_Material to process:_
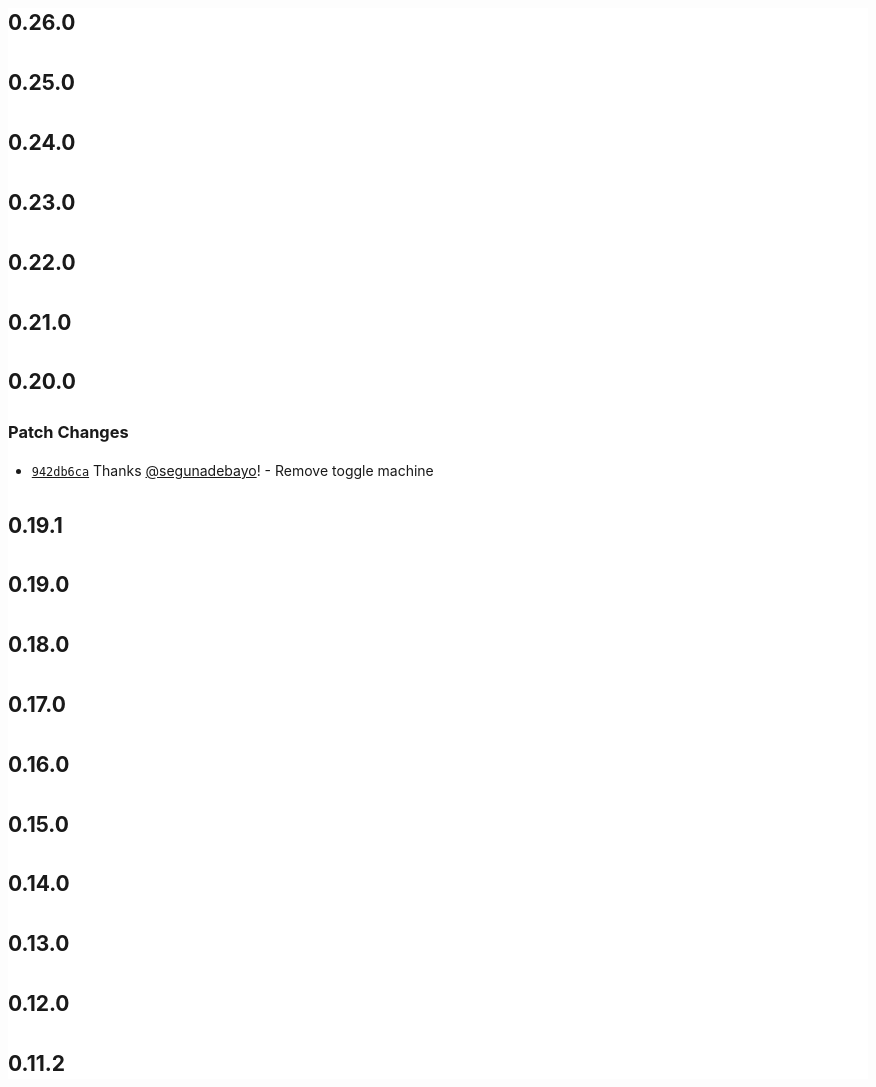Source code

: ## 0.26.0

## 0.25.0

## 0.24.0

## 0.23.0

## 0.22.0

## 0.21.0

## 0.20.0

### Patch Changes

- [`942db6ca`](https://github.com/chakra-ui/zag/commit/942db6caf9f699d6af56929c835b10ae80cfbc85) Thanks
  [@segunadebayo](https://github.com/segunadebayo)! - Remove toggle machine

## 0.19.1

## 0.19.0

## 0.18.0

## 0.17.0

## 0.16.0

## 0.15.0

## 0.14.0

## 0.13.0

## 0.12.0

## 0.11.2
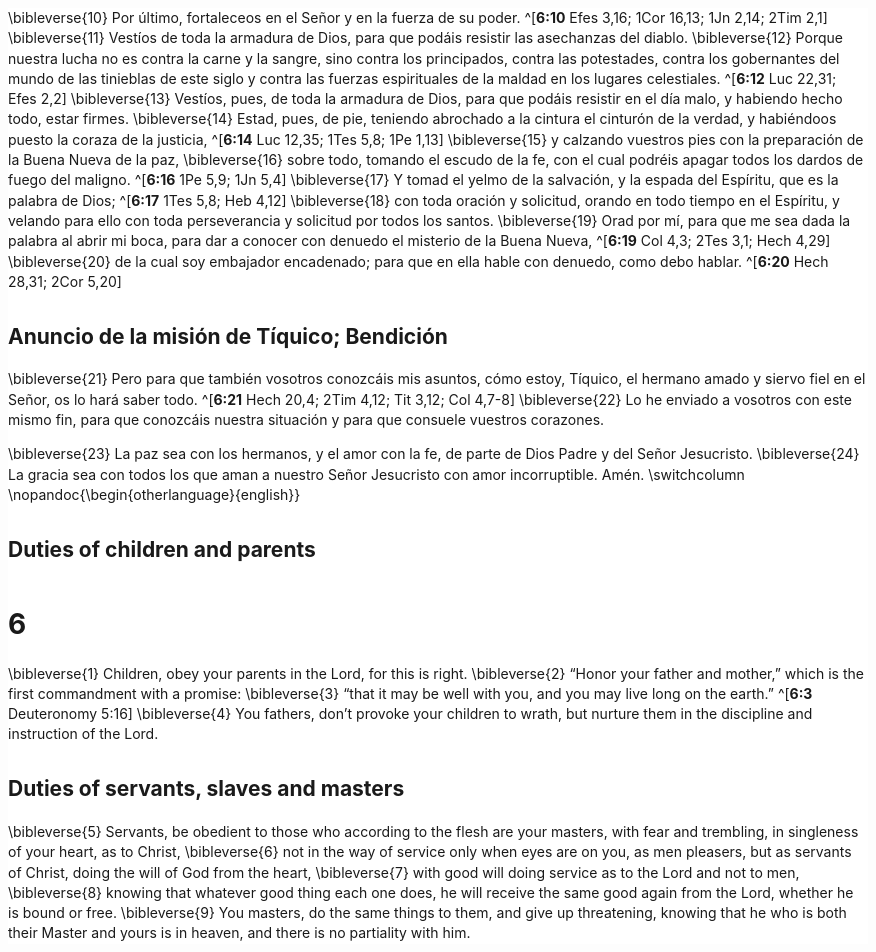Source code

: \bibleverse{10} Por último, fortaleceos en el Señor y en la fuerza de su poder. ^[**6:10** Efes 3,16; 1Cor 16,13; 1Jn 2,14; 2Tim 2,1] \bibleverse{11} Vestíos de toda la armadura de Dios, para que podáis resistir las asechanzas del diablo. \bibleverse{12} Porque nuestra lucha no es contra la carne y la sangre, sino contra los principados, contra las potestades, contra los gobernantes del mundo de las tinieblas de este siglo y contra las fuerzas espirituales de la maldad en los lugares celestiales. ^[**6:12** Luc 22,31; Efes 2,2] \bibleverse{13} Vestíos, pues, de toda la armadura de Dios, para que podáis resistir en el día malo, y habiendo hecho todo, estar firmes. \bibleverse{14} Estad, pues, de pie, teniendo abrochado a la cintura el cinturón de la verdad, y habiéndoos puesto la coraza de la justicia, ^[**6:14** Luc 12,35; 1Tes 5,8; 1Pe 1,13] \bibleverse{15} y calzando vuestros pies con la preparación de la Buena Nueva de la paz, \bibleverse{16} sobre todo, tomando el escudo de la fe, con el cual podréis apagar todos los dardos de fuego del maligno. ^[**6:16** 1Pe 5,9; 1Jn 5,4] \bibleverse{17} Y tomad el yelmo de la salvación, y la espada del Espíritu, que es la palabra de Dios; ^[**6:17** 1Tes 5,8; Heb 4,12] \bibleverse{18} con toda oración y solicitud, orando en todo tiempo en el Espíritu, y velando para ello con toda perseverancia y solicitud por todos los santos. \bibleverse{19} Orad por mí, para que me sea dada la palabra al abrir mi boca, para dar a conocer con denuedo el misterio de la Buena Nueva, ^[**6:19** Col 4,3; 2Tes 3,1; Hech 4,29] \bibleverse{20} de la cual soy embajador encadenado; para que en ella hable con denuedo, como debo hablar. ^[**6:20** Hech 28,31; 2Cor 5,20]

## Anuncio de la misión de Tíquico; Bendición
\bibleverse{21} Pero para que también vosotros conozcáis mis asuntos, cómo estoy, Tíquico, el hermano amado y siervo fiel en el Señor, os lo hará saber todo. ^[**6:21** Hech 20,4; 2Tim 4,12; Tit 3,12; Col 4,7-8] \bibleverse{22} Lo he enviado a vosotros con este mismo fin, para que conozcáis nuestra situación y para que consuele vuestros corazones.

\bibleverse{23} La paz sea con los hermanos, y el amor con la fe, de parte de Dios Padre y del Señor Jesucristo. \bibleverse{24} La gracia sea con todos los que aman a nuestro Señor Jesucristo con amor incorruptible. Amén.
\switchcolumn
\nopandoc{\begin{otherlanguage}{english}}

## Duties of children and parents
# 6
\bibleverse{1} Children, obey your parents in the Lord, for this is right. \bibleverse{2} “Honor your father and mother,” which is the first commandment with a promise: \bibleverse{3} “that it may be well with you, and you may live long on the earth.” ^[**6:3** Deuteronomy 5:16] \bibleverse{4} You fathers, don’t provoke your children to wrath, but nurture them in the discipline and instruction of the Lord.

## Duties of servants, slaves and masters
\bibleverse{5} Servants, be obedient to those who according to the flesh are your masters, with fear and trembling, in singleness of your heart, as to Christ, \bibleverse{6} not in the way of service only when eyes are on you, as men pleasers, but as servants of Christ, doing the will of God from the heart, \bibleverse{7} with good will doing service as to the Lord and not to men, \bibleverse{8} knowing that whatever good thing each one does, he will receive the same good again from the Lord, whether he is bound or free. \bibleverse{9} You masters, do the same things to them, and give up threatening, knowing that he who is both their Master and yours is in heaven, and there is no partiality with him.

_Work instructions:_ Locate each line in the data above that contains the word "children", and copy those lines out in full.

_Result of this exercise:_
## Duties of children and parents
\bibleverse{1} Children, obey your parents in the Lord, for this is right. \bibleverse{2} “Honor your father and mother,” which is the first commandment with a promise: \bibleverse{3} “that it may be well with you, and you may live long on the earth.” ^[**6:3** Deuteronomy 5:16] \bibleverse{4} You fathers, don’t provoke your children to wrath, but nurture them in the discipline and instruction of the Lord.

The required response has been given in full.